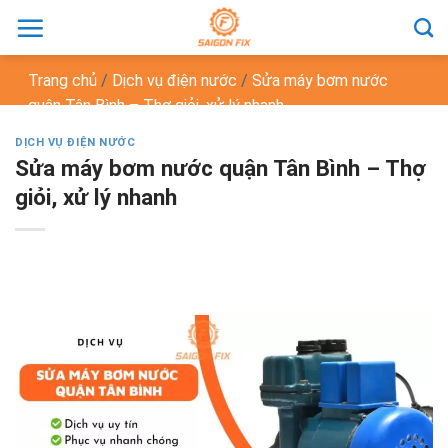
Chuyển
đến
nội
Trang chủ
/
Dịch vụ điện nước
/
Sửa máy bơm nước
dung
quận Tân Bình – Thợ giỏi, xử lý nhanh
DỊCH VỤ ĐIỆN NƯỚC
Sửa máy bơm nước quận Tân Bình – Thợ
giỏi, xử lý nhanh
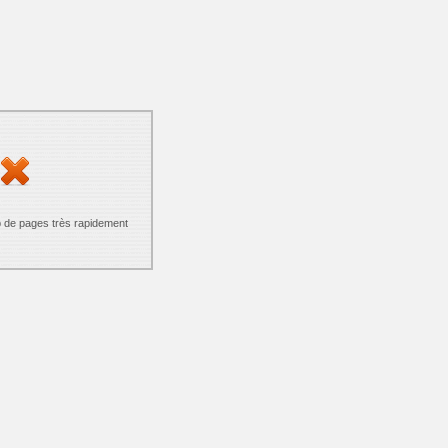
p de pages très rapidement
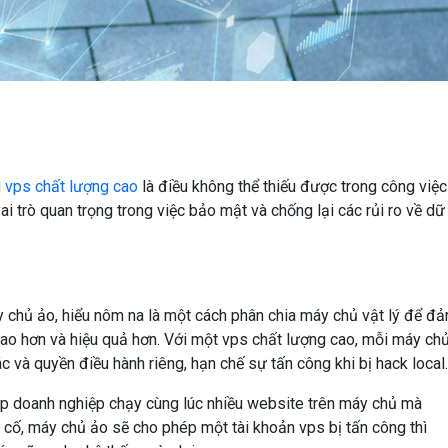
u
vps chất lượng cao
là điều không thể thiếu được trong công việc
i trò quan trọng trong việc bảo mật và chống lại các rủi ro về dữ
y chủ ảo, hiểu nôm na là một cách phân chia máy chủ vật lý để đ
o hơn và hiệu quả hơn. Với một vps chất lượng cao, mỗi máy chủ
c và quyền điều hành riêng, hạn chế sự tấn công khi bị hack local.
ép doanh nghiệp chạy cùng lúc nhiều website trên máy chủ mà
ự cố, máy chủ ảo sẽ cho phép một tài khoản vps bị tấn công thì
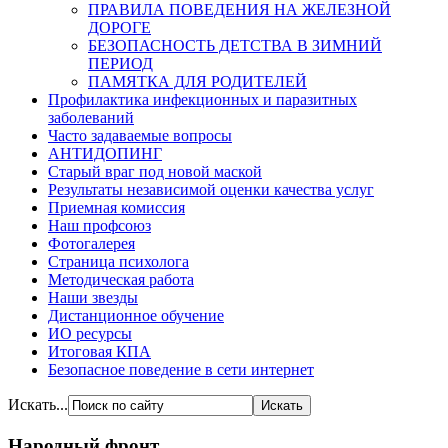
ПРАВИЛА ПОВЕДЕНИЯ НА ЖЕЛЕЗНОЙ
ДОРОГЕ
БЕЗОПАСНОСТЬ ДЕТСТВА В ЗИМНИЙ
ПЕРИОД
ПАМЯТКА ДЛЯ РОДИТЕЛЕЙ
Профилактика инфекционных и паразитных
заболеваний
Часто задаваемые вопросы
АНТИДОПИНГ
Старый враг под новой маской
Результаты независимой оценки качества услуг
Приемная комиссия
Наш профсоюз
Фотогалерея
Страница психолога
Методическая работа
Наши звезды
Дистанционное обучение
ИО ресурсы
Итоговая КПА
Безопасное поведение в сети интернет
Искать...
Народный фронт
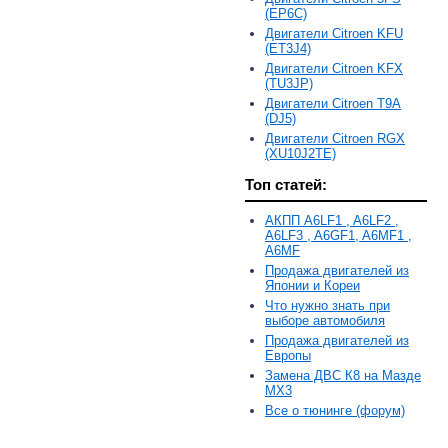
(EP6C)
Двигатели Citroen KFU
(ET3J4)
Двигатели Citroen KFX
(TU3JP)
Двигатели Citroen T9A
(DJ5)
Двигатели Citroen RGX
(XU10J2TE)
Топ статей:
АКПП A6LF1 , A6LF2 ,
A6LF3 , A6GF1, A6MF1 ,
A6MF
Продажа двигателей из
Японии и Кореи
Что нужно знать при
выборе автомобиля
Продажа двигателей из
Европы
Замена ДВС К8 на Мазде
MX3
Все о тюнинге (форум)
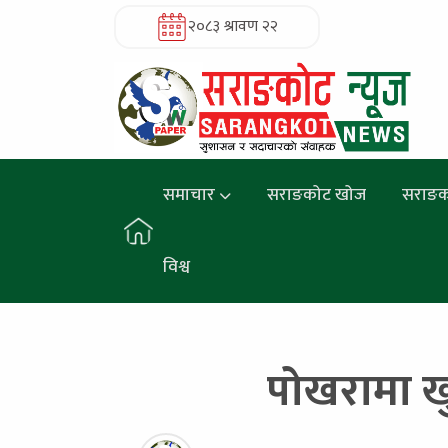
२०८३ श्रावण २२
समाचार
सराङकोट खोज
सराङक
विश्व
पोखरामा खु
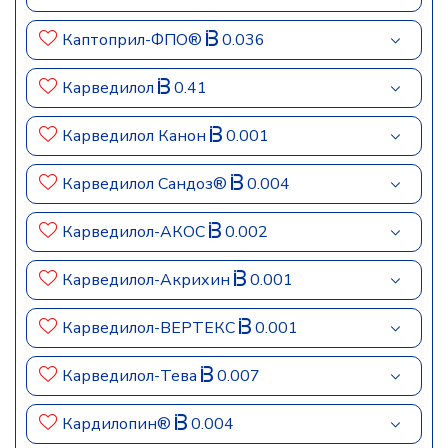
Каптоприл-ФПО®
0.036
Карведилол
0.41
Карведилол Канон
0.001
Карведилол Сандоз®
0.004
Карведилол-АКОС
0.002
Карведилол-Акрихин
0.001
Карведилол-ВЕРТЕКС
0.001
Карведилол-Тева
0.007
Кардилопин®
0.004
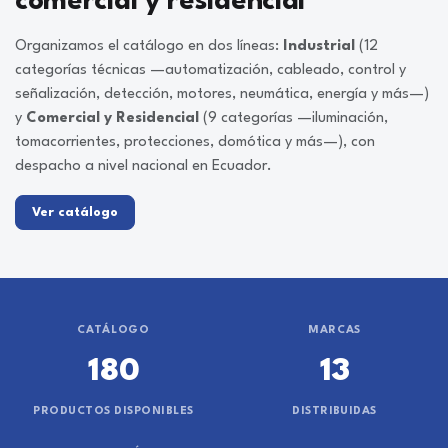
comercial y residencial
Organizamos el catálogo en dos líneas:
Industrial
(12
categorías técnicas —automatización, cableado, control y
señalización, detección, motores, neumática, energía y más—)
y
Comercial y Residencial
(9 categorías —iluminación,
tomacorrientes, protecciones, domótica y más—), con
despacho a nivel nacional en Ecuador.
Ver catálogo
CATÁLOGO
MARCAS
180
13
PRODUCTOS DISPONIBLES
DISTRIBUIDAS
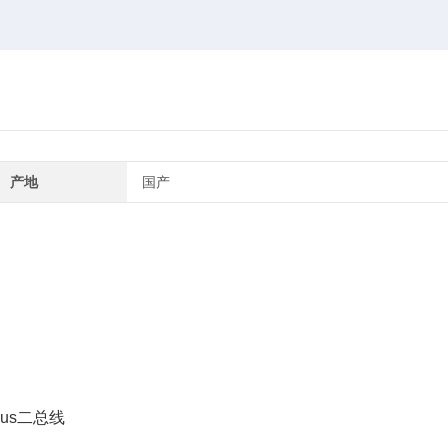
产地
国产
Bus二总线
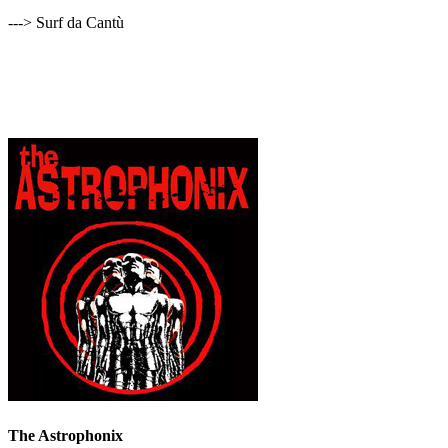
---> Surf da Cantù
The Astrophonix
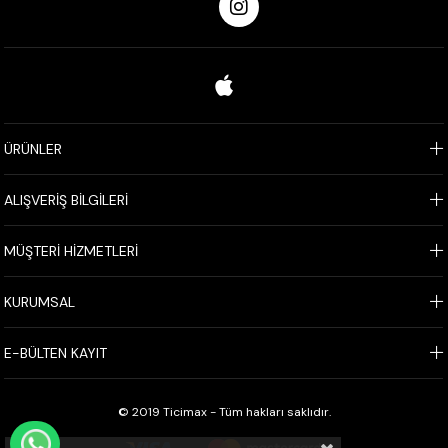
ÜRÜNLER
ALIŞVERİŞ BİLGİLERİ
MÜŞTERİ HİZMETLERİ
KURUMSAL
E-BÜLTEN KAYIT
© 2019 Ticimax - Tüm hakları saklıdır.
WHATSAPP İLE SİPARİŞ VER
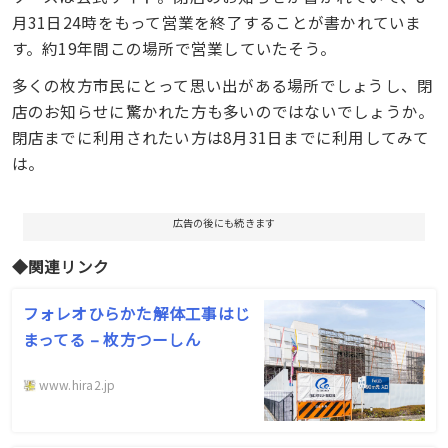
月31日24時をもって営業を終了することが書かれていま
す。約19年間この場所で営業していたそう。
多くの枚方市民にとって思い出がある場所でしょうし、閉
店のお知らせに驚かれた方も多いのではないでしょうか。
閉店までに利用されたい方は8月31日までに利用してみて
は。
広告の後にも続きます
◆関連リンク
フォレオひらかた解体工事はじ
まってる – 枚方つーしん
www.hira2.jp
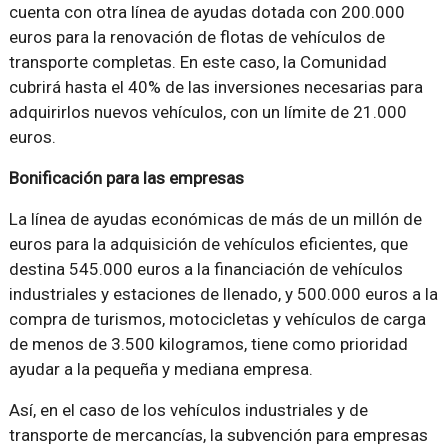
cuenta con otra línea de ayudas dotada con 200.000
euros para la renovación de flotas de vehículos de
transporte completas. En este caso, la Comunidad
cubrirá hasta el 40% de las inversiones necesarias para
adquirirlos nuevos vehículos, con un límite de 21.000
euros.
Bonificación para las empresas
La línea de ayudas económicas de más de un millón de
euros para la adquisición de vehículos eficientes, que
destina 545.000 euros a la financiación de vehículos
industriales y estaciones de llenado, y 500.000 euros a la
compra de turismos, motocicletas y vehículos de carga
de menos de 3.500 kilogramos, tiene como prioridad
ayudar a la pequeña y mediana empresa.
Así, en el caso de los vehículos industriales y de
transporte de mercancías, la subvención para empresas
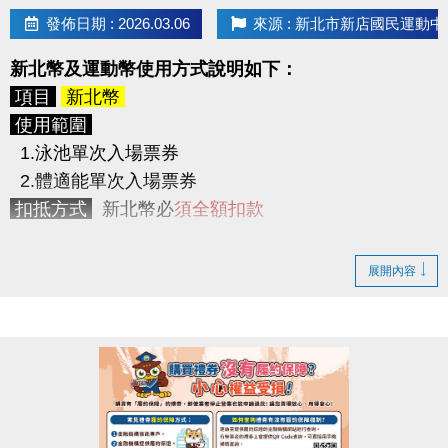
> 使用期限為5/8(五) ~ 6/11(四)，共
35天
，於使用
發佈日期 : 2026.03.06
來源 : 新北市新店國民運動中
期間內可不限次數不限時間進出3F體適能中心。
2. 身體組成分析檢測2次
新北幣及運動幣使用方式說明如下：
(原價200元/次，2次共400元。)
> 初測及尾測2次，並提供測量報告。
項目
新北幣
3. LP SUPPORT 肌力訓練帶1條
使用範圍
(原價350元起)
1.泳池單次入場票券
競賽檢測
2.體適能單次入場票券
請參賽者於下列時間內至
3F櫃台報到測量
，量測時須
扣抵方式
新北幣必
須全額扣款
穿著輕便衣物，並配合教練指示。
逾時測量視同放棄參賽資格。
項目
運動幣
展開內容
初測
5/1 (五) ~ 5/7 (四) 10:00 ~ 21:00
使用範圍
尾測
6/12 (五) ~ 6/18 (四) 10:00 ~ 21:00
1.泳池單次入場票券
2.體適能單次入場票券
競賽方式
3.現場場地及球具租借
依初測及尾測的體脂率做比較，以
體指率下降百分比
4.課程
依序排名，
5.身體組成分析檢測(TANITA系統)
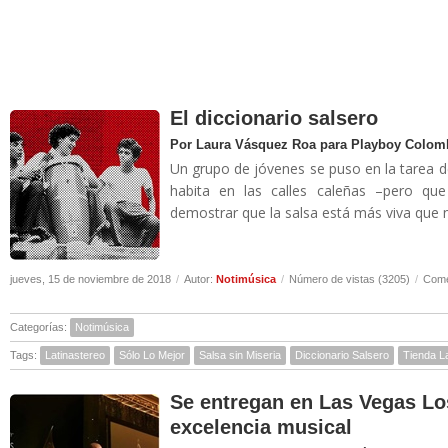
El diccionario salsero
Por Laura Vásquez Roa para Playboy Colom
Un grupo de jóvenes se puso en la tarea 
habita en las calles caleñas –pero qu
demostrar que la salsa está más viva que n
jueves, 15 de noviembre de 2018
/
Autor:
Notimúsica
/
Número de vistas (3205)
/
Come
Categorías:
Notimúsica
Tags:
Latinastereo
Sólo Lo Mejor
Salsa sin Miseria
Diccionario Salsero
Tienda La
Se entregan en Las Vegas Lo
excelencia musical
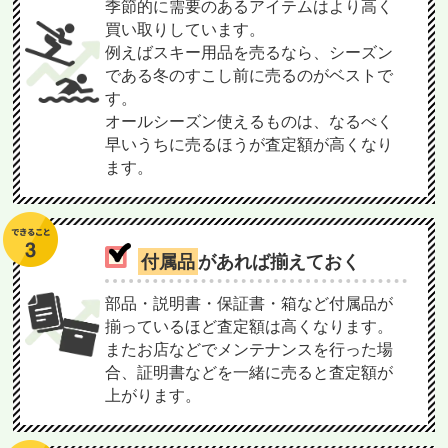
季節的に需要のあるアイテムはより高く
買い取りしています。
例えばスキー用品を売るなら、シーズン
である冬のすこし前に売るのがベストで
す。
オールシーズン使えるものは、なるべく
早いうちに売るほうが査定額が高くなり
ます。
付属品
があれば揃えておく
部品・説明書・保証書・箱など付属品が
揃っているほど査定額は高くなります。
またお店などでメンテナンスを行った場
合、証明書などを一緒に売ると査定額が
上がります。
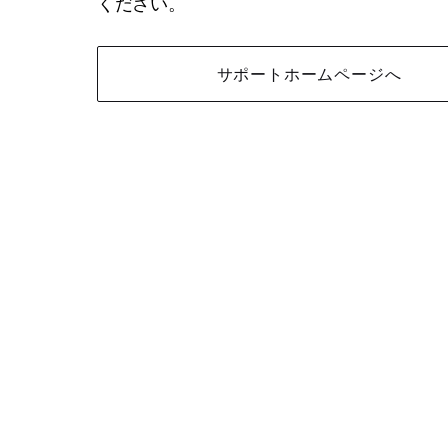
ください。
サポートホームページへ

= Exercise objective =
Skip the pictures, please, and transcribe only the lines from the beginning of the material through the one that contains "tomacorrientes, protecciones, domótica".

= Result below =
Chuyển
đến
nội
Trang chủ
/
Dịch vụ điện nước
/
Sửa máy bơm nước
dung
quận Tân Bình – Thợ giỏi, xử lý nhanh
DỊCH VỤ ĐIỆN NƯỚC
Sửa máy bơm nước quận Tân Bình – Thợ
giỏi, xử lý nhanh
p de pages très rapidement
u
vps chất lượng cao
là điều không thể thiếu được trong công việc
i trò quan trọng trong việc bảo mật và chống lại các rủi ro về dữ
y chủ ảo, hiểu nôm na là một cách phân chia máy chủ vật lý để đ
o hơn và hiệu quả hơn. Với một vps chất lượng cao, mỗi máy chủ
c và quyền điều hành riêng, hạn chế sự tấn công khi bị hack local.
ép doanh nghiệp chạy cùng lúc nhiều website trên máy chủ mà
ự cố, máy chủ ảo sẽ cho phép một tài khoản vps bị tấn công thì
ПРАВИЛА ПОВЕДЕНИЯ НА ЖЕЛЕЗНОЙ
ДОРОГЕ
БЕЗОПАСНОСТЬ ДЕТСТВА В ЗИМНИЙ
ПЕРИОД
ПАМЯТКА ДЛЯ РОДИТЕЛЕЙ
Профилактика инфекционных и паразитных
заболеваний
Часто задаваемые вопросы
АНТИДОПИНГ
Старый враг под новой маской
Результаты независимой оценки качества услуг
Приемная комиссия
Наш профсоюз
Фотогалерея
Страница психолога
Методическая работа
Наши звезды
Дистанционное обучение
ИО ресурсы
Итоговая КПА
Безопасное поведение в сети интернет
Искать...
Народный фронт
(EP6C)
Двигатели Citroen KFU
(ET3J4)
Двигатели Citroen KFX
(TU3JP)
Двигатели Citroen T9A
(DJ5)
Двигатели Citroen RGX
(XU10J2TE)
Топ статей:
АКПП A6LF1 , A6LF2 ,
A6LF3 , A6GF1, A6MF1 ,
A6MF
Продажа двигателей из
Японии и Кореи
Что нужно знать при
выборе автомобиля
Продажа двигателей из
Европы
Замена ДВС К8 на Мазде
MX3
Все о тюнинге (форум)
२०८३ श्रावण २२
समाचार
सराङकोट खोज
सराङक
विश्व
पोखरामा खु
Каптоприл-ФПО®
0.036
Карведилол
0.41
Карведилол Канон
0.001
Карведилол Сандоз®
0.004
Карведилол-АКОС
0.002
Карведилол-Акрихин
0.001
Карведилол-ВЕРТЕКС
0.001
Карведилол-Тева
0.007
Кардилопин®
0.004
comercial y residencial
Organizamos el catálogo en dos líneas:
Industrial
(12
categorías técnicas —automatización, cableado, control y
señalización, detección, motores, neumática, energía y más—)
y
Comercial y Residencial
(9 categorías —iluminación,
tomacorrientes, protecciones, domótica y más—), con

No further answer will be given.